▸ **Stored data entries**:
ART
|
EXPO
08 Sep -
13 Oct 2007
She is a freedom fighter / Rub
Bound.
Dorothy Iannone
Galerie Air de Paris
==
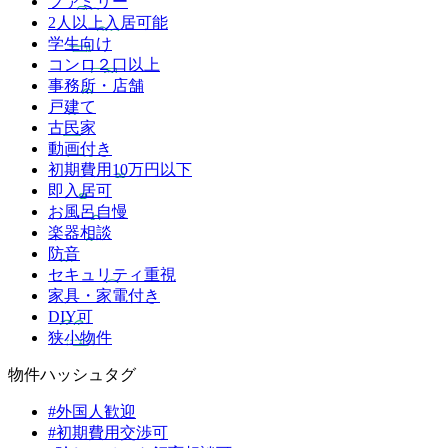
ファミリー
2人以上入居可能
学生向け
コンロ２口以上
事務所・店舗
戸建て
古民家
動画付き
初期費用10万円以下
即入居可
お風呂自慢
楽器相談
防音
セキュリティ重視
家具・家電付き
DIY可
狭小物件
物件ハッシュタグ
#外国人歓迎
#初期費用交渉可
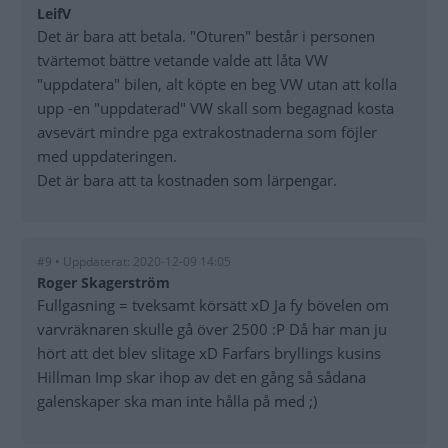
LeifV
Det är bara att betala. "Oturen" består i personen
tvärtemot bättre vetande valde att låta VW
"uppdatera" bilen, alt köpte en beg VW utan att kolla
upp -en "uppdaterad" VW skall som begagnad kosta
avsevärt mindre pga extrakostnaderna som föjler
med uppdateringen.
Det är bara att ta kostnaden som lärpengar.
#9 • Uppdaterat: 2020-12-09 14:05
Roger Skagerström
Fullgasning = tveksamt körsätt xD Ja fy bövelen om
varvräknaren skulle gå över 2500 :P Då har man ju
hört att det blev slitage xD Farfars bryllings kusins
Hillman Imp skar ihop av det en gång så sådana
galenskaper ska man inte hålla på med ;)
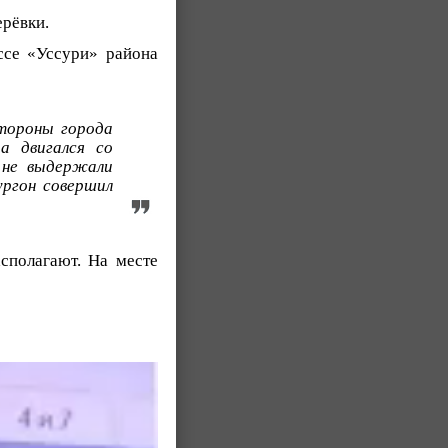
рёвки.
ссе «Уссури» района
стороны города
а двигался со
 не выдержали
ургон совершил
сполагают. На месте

▸ **Your task**:
Go through the lines above and count those with the string "bara". Reply with the count and nothing more.

▸ **Task result**:
2